After escaping The Overlord’s latest trap, Blackstar and Klone return to the Sagar Tree only to find it in a dark sinister forest. The tree itself is inhabited by twisted, evil trobbits.
Blackstar and Klone realize they have fallen into another trap, and that the Overlord has grown an evil tree to vex them, one that can create through seed pods evil versions of all their friends.
The evil tree even conjures a diabolical version of Blackstar…
“Tree of Evil” is the “Mirror, Mirror” of Filmation’s Blackstar (1981), one might rightly conclude.
In this story, heroes stumble upon an evil mirror of their own world and encounter evil duplicates of their friends. Of course, in this case, all this does not happen in an alternate universe, but merely another forest. There's also a touch of Invasion of the Body Snatchers (1954/1978) here since the evil spawns from pods.
The primary question “Tree of Evil” raises, however, is: how come Blackstar and friends never knew about this forest before?
And why -- other than a bad sense of direction, perhaps -- do they mistake it for their own home?
It seems to me that if the evil forest is close enough to be mistaken for the “good” forest, then the two must be side-by-side, or at least in close proximity. And if the evil forest is far from the good Sagar Tree and trobbits, how does Blackstar end up there?
This is likely a spot in which the “kiddie” nature of the series works against the overall series. As adults, these are not difficult questions to ask. Maybe, as children, we just glossed over them.
On the other hand, one might argue that the “how” of this story is less-important than the aura of creepy dread that “Tree of Evil” creates.

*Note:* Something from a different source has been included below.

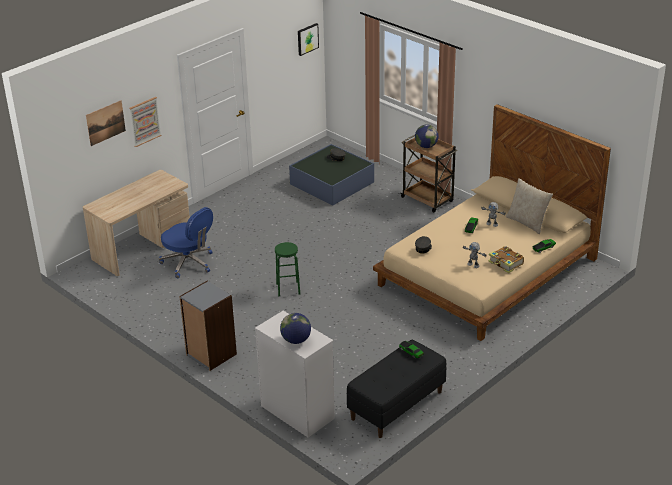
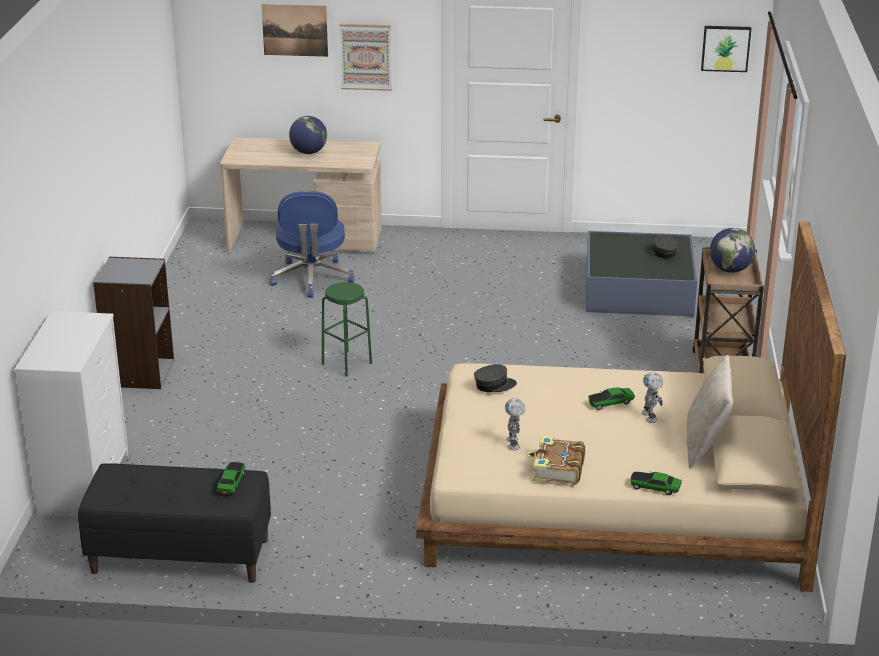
camera: 50 degrees right, 5 degrees down
(296, 340) = (50, 347): globe -> globe (308, 152)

The evil forest and its minions certainly make for some of the most menacing villains featured on the series.
In terms of episode rankings, I’d rate “Tree of Evil” relatively high because of the evil, fairy tale forest, and the “dark” trobbits.
Overall, the plot is the same as always -- an evil scheme by the Overlord vexes Blackstar -- but the mechanism of that scheme (an evil duplicate of the Sagar Tree and its inhabitants) is a fresh touch.